Work request: Extract each line of the records that contains the string "вилояти".

Entries supplied:
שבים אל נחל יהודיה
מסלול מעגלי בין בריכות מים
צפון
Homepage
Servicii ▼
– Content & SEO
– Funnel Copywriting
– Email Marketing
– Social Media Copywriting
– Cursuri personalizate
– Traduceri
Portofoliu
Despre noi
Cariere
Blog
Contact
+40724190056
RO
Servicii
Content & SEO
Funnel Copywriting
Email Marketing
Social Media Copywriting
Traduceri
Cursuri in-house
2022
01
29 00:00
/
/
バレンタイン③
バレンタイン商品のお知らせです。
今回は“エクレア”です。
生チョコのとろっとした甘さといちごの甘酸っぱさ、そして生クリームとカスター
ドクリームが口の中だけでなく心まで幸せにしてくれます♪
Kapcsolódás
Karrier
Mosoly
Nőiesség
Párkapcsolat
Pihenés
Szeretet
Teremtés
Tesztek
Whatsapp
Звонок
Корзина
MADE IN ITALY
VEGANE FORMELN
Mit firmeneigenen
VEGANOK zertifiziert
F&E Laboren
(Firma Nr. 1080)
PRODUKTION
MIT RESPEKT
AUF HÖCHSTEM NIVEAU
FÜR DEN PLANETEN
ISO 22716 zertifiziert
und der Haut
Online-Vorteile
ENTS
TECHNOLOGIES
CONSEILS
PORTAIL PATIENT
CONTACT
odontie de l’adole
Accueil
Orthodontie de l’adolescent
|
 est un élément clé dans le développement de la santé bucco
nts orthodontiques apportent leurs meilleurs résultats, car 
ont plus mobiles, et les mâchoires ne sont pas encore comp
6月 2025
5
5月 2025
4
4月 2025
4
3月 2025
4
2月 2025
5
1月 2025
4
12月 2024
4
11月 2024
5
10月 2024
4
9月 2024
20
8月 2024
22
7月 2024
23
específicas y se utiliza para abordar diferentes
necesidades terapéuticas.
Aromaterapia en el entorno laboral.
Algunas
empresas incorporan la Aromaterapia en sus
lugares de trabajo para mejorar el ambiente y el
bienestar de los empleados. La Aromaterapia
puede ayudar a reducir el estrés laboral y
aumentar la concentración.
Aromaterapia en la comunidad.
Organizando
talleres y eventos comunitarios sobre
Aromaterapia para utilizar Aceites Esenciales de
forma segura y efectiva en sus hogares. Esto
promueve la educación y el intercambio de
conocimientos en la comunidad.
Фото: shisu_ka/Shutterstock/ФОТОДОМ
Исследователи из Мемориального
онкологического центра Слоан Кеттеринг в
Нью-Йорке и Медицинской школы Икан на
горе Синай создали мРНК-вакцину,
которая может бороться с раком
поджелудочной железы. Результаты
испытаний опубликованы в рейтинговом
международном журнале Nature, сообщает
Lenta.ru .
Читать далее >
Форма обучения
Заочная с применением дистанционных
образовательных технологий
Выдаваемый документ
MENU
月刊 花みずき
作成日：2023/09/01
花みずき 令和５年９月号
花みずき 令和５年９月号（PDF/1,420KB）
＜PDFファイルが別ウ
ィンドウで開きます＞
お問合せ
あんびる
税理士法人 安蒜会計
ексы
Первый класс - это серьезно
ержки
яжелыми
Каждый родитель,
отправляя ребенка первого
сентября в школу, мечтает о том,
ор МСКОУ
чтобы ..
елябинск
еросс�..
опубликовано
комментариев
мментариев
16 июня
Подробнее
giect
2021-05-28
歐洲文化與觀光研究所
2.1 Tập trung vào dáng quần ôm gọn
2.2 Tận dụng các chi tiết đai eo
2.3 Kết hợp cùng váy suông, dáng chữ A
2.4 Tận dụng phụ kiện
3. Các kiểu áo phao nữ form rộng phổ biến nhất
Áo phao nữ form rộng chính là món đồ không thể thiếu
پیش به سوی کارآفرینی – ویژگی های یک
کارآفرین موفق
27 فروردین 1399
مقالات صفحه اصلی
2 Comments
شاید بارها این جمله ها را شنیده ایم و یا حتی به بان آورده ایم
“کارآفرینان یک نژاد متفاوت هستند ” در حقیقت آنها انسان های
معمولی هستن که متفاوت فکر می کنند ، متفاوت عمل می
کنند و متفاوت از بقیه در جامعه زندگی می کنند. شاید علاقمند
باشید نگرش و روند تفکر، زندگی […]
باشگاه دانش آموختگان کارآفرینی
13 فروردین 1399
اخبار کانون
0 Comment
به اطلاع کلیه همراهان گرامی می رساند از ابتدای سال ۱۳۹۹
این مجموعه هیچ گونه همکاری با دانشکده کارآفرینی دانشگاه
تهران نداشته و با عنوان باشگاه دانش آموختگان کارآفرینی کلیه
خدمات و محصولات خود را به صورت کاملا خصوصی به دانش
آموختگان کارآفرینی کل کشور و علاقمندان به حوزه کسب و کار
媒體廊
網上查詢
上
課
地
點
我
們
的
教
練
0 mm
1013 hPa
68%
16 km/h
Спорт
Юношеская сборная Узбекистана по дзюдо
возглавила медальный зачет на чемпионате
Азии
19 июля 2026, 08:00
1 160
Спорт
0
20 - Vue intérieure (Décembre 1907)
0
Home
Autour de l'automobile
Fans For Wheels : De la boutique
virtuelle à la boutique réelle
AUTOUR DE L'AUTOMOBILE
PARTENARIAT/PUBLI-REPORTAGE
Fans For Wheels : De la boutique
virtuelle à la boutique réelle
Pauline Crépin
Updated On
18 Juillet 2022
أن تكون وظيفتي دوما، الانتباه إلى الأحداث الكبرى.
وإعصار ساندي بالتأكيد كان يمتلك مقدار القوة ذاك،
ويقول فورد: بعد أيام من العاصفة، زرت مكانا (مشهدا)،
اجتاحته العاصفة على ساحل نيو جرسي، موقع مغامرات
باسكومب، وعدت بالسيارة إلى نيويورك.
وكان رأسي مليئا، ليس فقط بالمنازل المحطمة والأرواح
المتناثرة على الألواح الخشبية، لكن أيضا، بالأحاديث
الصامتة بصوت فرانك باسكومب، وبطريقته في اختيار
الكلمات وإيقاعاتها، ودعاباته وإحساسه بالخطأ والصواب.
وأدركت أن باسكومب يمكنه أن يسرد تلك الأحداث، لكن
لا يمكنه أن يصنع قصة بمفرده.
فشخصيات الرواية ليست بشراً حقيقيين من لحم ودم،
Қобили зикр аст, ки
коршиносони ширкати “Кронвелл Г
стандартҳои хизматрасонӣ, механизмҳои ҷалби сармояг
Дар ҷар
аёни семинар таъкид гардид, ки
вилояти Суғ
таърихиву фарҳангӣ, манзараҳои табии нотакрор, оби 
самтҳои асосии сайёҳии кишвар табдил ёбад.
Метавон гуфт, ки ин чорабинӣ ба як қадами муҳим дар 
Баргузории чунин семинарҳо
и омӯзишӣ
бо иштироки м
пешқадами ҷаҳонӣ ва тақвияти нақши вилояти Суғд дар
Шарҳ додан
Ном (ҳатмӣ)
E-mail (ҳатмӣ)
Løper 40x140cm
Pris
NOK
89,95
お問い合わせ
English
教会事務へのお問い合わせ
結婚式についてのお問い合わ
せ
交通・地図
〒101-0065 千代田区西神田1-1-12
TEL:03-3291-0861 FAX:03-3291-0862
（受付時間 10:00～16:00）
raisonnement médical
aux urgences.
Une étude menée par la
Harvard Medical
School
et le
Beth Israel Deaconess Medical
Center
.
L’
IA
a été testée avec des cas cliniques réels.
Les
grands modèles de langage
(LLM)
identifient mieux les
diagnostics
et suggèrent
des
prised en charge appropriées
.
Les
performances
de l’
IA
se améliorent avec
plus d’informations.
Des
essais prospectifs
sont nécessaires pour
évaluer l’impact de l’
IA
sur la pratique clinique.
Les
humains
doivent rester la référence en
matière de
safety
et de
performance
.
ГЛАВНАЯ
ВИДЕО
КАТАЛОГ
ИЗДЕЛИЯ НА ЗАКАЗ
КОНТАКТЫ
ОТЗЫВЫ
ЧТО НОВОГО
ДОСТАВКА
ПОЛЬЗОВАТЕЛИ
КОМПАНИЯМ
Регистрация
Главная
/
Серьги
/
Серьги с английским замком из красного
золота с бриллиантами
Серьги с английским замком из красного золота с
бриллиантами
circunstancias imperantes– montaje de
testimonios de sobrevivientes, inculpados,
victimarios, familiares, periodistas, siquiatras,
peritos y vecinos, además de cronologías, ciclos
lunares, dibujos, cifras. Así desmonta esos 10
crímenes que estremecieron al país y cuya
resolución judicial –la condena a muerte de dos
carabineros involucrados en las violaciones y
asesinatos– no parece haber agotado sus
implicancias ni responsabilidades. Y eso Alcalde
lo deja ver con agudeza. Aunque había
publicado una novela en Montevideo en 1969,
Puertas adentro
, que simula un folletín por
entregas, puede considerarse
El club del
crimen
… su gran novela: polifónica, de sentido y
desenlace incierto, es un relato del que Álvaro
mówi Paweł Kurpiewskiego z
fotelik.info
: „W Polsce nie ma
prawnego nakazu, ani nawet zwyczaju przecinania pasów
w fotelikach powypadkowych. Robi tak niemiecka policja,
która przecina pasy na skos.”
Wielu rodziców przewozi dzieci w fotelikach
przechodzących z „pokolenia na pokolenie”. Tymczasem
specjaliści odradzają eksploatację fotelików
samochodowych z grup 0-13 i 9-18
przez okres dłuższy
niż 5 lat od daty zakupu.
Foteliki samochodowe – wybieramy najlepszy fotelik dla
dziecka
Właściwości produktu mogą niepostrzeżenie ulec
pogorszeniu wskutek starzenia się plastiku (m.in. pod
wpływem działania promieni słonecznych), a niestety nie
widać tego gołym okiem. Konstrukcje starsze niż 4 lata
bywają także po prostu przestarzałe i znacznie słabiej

Solution for this exercise:
вилояти Суғ
пешқадами ҷаҳонӣ ва тақвияти нақши вилояти Суғд дар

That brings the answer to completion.